▸ TASK REQUIREMENTS
Only one stretch of the records below is wanted: the lines from the one holding "120 15 4178" through the one holding "234 123 3125". Return it exactly, both ends included.

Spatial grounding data

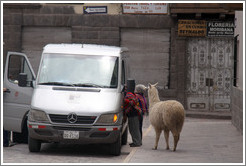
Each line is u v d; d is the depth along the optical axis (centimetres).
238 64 3092
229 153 2077
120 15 4178
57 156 2083
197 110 4206
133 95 2345
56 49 2314
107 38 4203
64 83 2205
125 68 2458
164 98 4188
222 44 4172
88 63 2259
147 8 4147
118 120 2122
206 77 4197
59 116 2077
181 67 4156
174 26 4134
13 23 4275
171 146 2333
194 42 4188
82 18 4216
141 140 2409
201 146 2308
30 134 2112
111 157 2123
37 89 2192
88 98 2125
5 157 2012
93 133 2070
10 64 2445
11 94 2425
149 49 4197
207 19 4100
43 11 4253
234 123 3125
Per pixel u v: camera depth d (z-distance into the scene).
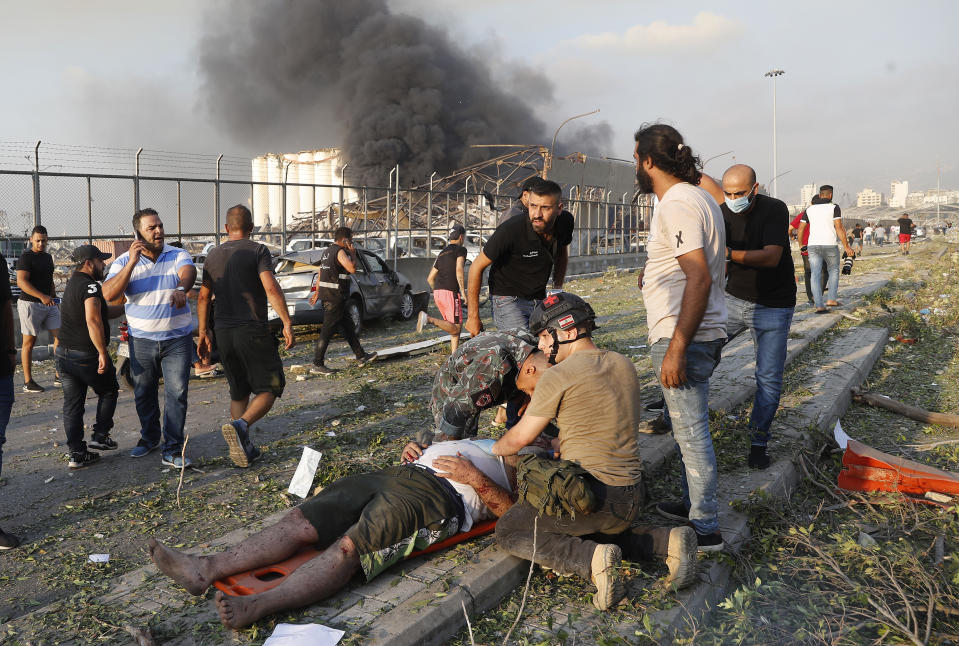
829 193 11.00
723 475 4.57
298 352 10.64
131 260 5.25
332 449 5.72
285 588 2.96
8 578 3.72
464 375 3.98
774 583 3.21
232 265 5.42
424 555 3.47
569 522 3.26
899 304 12.27
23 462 5.69
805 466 4.82
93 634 3.03
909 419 6.28
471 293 5.05
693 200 3.20
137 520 4.47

▸ PROBLEM SOLUTION
120 15 4178
57 156 2083
197 110 4206
133 95 2345
56 49 2314
107 38 4203
64 83 2205
125 68 2458
164 98 4188
222 44 4172
88 63 2259
147 8 4147
118 120 2122
206 77 4197
59 116 2077
181 67 4156
174 26 4134
13 23 4275
171 146 2333
194 42 4188
82 18 4216
141 140 2409
201 146 2308
30 134 2112
111 157 2123
37 89 2192
88 98 2125
5 157 2012
93 133 2070
10 64 2445
11 94 2425
149 49 4197
207 19 4100
43 11 4253
234 123 3125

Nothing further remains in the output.